Tuesday, March 24, 2009

is it really only tuesday - - cripes

the last two days have lasted forever and yet been so pointless. still sick.

i don't really have anything going on in my head - i've ceased to have thoughts. i just have formless anxeity. i'm not unhappy i just have so fucking much to do and i have been too sick and lethargic to do it. trying to talk myself out of stressing may in fact be counterproductive.

so, i guess i'll tell you one of those things about the grieving that i have been holding back. i am obsessed with the last moments of gideon's life. consumed with what went through his head; also there is the . . . well, one of the things was . . . in the last few months of his life i woul dget these random emails from him 'when are you coming to see me'. and there were a few of times i tried to call him but he didn't answer. and there were a couple of times i tried to will him to call me. now, i don't know how you feel about such things but i had a friend that i used to try to will to do stuff and he would actually report being effected. i'm not going to walk you through that right now though. take it at face value.

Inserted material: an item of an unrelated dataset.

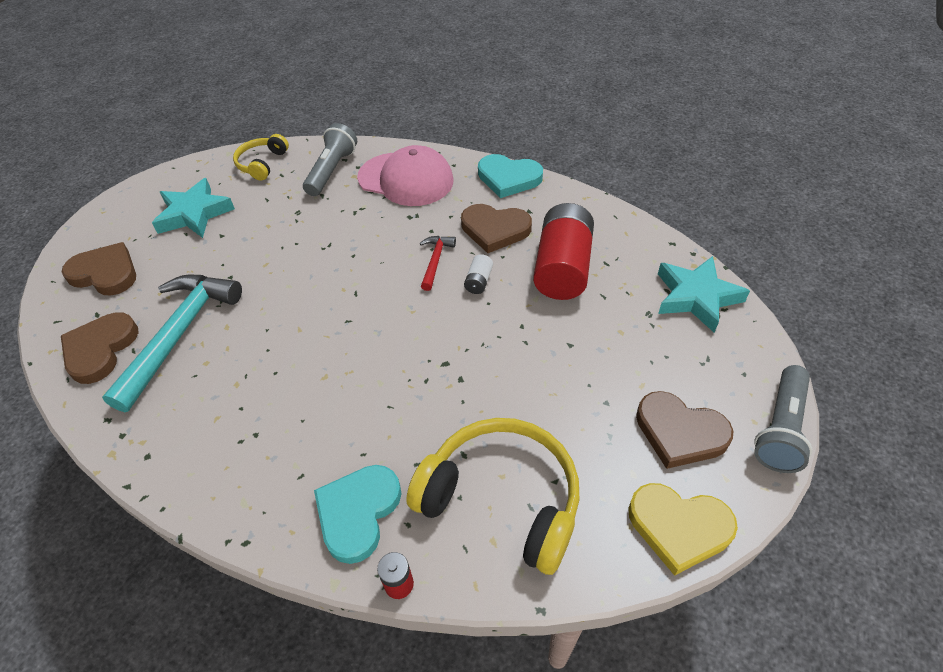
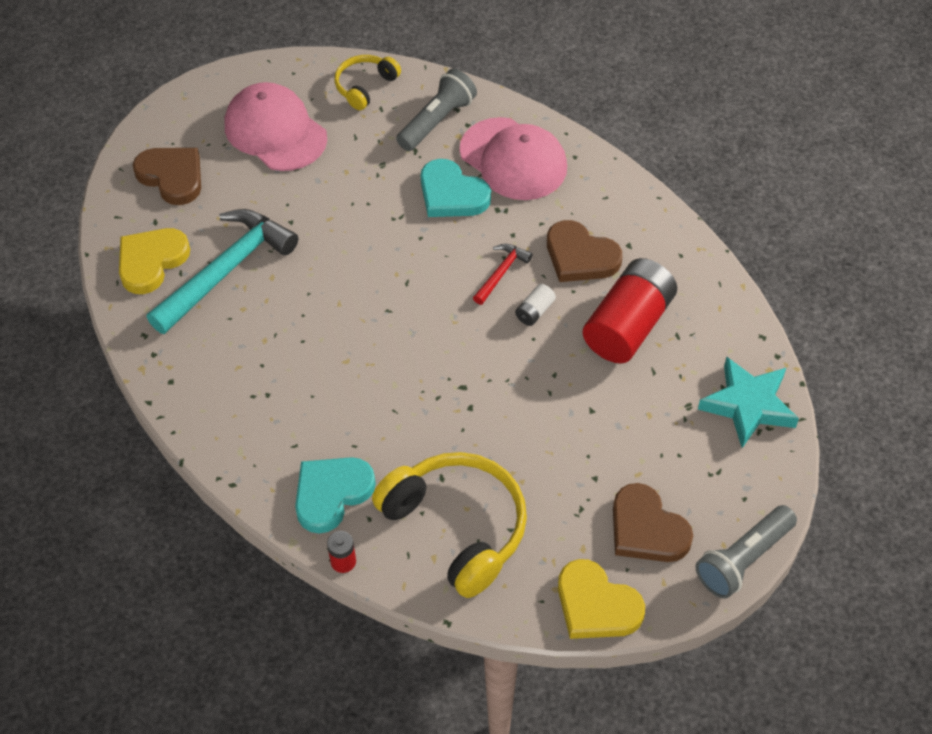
camera: 20 degrees right, 5 degrees up
(100, 349) = (151, 261): brown heart -> yellow heart
(194, 214) = (275, 131): turquoise star -> pink cap
(508, 178) = (627, 195): turquoise heart -> turquoise heart (452, 194)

so the night gideon died. in fact, while he was dying i was driving home from my mother's. i can't remember whether i tried to call him or to will him to call me that night. i worry that i did that i might have averted his attention. in fact when i got home i remember having this weird idea that he had deleted me from his friends list on myspace and looking him up to see if he had been on lately - if he had deleted me. btw, the whole 'did i avert his attention'. i don't really blame myself (well, not in that way). i mean, we all have cell phones. you call someone you have no idea if they are driving; walking; fucking - - whatever. we'll get into the ways i do actually blame myself some other time.

here's the thing; well, things - i have been on a motorcycle when gideon almost wiped out. it was fall '86. when i tell you that i don't know how we weren't smeared across the pavement like melted butter. had we so much as moved a pinky differently . . . if our elbows had been out a little more we would have lost our arms. it happened because gideon turned around to laugh with me about idk scaring me maybe. and because he was turned away from the pavement he never saw how close we came. and even if he had he would have underplayed it. honestly i wasn't really scared either. i have gone back to that countless times through the years. it was one of those moments that your mind takes a snapshot of. go forward four years i am in my senior year in college / gideon is living in nebraska. i get a "letter" from him. it was actually a notebook - he wrote an ongoing letter to me. most of it he wrote while he was recuperating - from what you ask? - flipping over the handlebars of his bicycle and breaking his clavicle. he wrote a short story about it; wry humor - about the road being drunk. the turning point of the narrative is his last thoughts before hitting the ground. i guess - well, what i really guess is that is all i can type for now. i suppose i should say more - i'm kinda leaving all this without a narrative or analysis but i'm worn out.

sorry

Nobody deserves a mime

1 comment:

I'm Scooter, but I might be a troll. said...

Keep writing, and I will keep reading.